Ele argumentou que um clone do vídeo não afetaria em nada a gravação em poder do STF e que há tecnologias simples para assegurar que a cópia seja idêntica. Criticou ainda a “análise” pelo agente policial, que não demonstrou a integridade do arquivo recebido da Itália, nem como foi manipulado e executado para compor a narrativa, com base em 146 frames. Notou, por exemplo, que apesar do agente descrever as cenas registrando a hora, minuto e segundo de cada ato destacado, tais dados não se encontram nas imagens. Ou seja, não há qualquer garantia que a sequência de acontecimentos seja fidedigna aos fatos como se desenrolaram.

“Nem mesmo se sabe se esses foram os únicos arquivos enviados, pois não houve qualquer rigor quanto à documentação relacionada com a manutenção da cadeia de custódia”, observou ainda Ricardo Molina. Ele acrescentou que o próprio arquivo digital em posse do STF é uma cópia da gravação original feita na Itália. “Nem mesmo se sabe se outras cópias foram produzidas: teria o APF Clésio Leão de Carvalho, responsável pela ‘Informação 004/23’ trabalhado com o arquivo recebido diretamente da Itália? Não se produziu, como de praxe, um backup de trabalho? Isto seria inusitado (além de arriscado).”

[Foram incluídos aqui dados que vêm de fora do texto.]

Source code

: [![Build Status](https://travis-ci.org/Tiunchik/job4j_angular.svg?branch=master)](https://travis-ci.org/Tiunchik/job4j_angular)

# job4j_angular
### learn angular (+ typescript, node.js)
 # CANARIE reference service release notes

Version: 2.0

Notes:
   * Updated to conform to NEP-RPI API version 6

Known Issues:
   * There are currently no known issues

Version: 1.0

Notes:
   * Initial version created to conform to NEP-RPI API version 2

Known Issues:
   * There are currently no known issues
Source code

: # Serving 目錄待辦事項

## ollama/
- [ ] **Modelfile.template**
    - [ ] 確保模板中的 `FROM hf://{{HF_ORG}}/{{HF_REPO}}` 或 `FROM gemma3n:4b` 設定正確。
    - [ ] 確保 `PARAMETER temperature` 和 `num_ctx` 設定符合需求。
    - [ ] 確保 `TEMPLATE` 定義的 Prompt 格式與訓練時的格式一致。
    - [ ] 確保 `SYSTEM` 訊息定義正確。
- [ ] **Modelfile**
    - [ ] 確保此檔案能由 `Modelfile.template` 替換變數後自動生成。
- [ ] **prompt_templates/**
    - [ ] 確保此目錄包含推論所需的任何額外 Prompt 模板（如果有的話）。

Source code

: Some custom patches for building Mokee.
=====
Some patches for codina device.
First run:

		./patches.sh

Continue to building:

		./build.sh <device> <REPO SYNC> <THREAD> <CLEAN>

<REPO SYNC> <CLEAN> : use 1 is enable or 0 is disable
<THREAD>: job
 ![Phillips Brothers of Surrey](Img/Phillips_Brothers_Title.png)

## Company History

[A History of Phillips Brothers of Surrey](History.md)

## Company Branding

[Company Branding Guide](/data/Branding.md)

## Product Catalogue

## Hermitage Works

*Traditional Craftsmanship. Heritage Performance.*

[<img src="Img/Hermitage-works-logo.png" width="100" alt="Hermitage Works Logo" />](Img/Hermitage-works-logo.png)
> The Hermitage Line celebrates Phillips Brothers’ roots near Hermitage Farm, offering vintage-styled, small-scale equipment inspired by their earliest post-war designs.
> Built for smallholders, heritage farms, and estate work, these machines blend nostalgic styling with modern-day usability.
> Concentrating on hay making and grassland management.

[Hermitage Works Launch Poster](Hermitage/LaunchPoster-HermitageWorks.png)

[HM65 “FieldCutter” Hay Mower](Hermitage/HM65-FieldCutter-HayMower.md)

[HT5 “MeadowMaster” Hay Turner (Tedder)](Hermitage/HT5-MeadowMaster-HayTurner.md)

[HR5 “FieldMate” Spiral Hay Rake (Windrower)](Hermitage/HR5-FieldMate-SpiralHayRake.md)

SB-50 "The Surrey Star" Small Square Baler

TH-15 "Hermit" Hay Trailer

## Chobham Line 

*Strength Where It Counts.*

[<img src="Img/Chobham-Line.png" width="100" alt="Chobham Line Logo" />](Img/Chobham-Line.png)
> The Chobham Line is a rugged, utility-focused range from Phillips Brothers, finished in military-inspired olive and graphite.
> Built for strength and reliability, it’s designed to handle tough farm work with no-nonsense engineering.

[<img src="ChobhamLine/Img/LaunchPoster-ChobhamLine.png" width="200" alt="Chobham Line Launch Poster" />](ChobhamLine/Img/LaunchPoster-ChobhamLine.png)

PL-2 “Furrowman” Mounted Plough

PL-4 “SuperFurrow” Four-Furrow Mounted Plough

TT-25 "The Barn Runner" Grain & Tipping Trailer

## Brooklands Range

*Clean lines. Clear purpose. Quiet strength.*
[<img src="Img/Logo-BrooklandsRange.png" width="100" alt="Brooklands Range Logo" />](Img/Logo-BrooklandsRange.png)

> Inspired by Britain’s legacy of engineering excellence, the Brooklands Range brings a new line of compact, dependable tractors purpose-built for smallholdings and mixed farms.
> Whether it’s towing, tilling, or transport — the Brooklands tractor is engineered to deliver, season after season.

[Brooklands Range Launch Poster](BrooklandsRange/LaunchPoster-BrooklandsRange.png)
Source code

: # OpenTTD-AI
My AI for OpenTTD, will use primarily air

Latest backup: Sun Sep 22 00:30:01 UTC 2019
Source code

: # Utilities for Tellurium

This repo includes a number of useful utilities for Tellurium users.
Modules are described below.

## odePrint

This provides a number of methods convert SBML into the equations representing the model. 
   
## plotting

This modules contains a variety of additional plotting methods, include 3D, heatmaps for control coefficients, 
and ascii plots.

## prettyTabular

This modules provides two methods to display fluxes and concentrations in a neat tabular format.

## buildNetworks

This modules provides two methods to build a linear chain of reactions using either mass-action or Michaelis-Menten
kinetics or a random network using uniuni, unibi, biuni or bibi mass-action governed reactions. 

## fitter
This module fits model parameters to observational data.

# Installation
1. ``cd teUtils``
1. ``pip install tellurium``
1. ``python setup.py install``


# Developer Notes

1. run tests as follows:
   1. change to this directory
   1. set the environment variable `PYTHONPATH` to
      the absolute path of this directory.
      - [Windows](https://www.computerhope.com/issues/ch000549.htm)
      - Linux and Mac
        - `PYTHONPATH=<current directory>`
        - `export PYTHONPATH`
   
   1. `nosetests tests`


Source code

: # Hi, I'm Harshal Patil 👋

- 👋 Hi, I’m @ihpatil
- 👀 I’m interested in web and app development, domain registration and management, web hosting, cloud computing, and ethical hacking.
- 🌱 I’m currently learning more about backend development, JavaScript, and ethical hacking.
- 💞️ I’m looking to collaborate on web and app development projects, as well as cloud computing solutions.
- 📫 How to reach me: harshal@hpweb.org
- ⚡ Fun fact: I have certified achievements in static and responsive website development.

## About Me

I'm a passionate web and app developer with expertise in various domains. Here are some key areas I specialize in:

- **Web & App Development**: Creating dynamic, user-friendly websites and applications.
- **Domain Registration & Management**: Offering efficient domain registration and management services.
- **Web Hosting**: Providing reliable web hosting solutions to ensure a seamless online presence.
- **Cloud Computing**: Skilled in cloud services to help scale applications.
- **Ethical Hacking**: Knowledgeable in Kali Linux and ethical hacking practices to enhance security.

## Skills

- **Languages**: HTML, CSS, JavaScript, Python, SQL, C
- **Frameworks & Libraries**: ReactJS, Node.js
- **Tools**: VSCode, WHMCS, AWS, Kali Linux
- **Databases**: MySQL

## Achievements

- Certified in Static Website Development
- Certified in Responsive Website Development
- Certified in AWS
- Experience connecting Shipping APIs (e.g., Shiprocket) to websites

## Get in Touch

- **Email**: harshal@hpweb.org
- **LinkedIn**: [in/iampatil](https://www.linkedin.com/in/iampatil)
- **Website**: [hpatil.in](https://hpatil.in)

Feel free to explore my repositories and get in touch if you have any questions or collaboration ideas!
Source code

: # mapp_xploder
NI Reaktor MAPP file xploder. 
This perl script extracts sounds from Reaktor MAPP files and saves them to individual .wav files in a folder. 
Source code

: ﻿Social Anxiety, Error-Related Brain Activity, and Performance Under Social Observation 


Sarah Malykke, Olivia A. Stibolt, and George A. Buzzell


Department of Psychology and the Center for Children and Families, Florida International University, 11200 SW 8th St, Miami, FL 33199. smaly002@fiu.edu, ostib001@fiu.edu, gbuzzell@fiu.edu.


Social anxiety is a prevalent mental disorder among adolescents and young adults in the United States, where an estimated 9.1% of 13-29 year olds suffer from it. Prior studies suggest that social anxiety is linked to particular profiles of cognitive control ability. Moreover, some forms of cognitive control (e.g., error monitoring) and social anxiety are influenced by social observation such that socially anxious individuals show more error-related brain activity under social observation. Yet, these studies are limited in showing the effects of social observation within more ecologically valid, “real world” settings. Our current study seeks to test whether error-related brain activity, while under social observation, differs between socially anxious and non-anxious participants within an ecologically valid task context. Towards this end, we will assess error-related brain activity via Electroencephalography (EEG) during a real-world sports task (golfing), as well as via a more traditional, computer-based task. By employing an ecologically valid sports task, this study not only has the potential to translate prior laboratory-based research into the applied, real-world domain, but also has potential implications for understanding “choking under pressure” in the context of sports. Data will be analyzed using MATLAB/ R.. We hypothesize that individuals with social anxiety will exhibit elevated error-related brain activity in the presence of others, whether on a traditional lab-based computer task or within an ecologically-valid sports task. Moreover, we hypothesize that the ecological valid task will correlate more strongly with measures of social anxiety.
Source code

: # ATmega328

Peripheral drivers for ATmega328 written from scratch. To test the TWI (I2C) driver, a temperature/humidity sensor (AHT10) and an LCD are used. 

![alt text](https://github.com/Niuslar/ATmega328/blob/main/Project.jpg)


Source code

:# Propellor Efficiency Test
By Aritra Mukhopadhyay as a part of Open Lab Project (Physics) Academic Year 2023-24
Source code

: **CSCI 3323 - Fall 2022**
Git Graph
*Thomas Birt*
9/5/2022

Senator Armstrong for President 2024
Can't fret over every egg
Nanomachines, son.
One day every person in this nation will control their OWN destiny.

A “cadeia de custódia” é, basicamente, a descrição de como o material foi obtido, armazenado e manuseado de modo a preservar sua integridade, para que seja considerado válido como prova. Como mostrou a Gazeta do Povo, a falta de perícia também levou a defesa de Mantovani a questionar Toffoli se a gravação está íntegra, sem adulterações.

Trata-se da mesma alegação que fez o presidente Luiz Inácio Lula da Silva (PT) para questionar e anular, no STF, as provas da Odebrecht que registravam pagamentos ao petista. Como não havia essa garantia, o ministro Ricardo Lewandowski anulou as ações por corrupção e lavagem contra ele. Depois, Dias Toffoli anulou a validade dessas provas – cópias de sistemas – para todos os réus da Lava Jato.

Após negar a cópia à PGR e à defesa de Mantovani, Toffoli mandou o delegado que toca a investigação na PF, Hiroshi de Araujo Sakaki, designar um perito para “acompanhar” o acesso dos envolvidos ao vídeo, dentro do STF. Os advogados de Alexandre de Moraes e sua família, admitidos pelo ministro como “assistentes de acusação”, já pediram uma data a Toffoli para poder ver as gravações dentro do tribunal, sem pedir perícia sobre o material.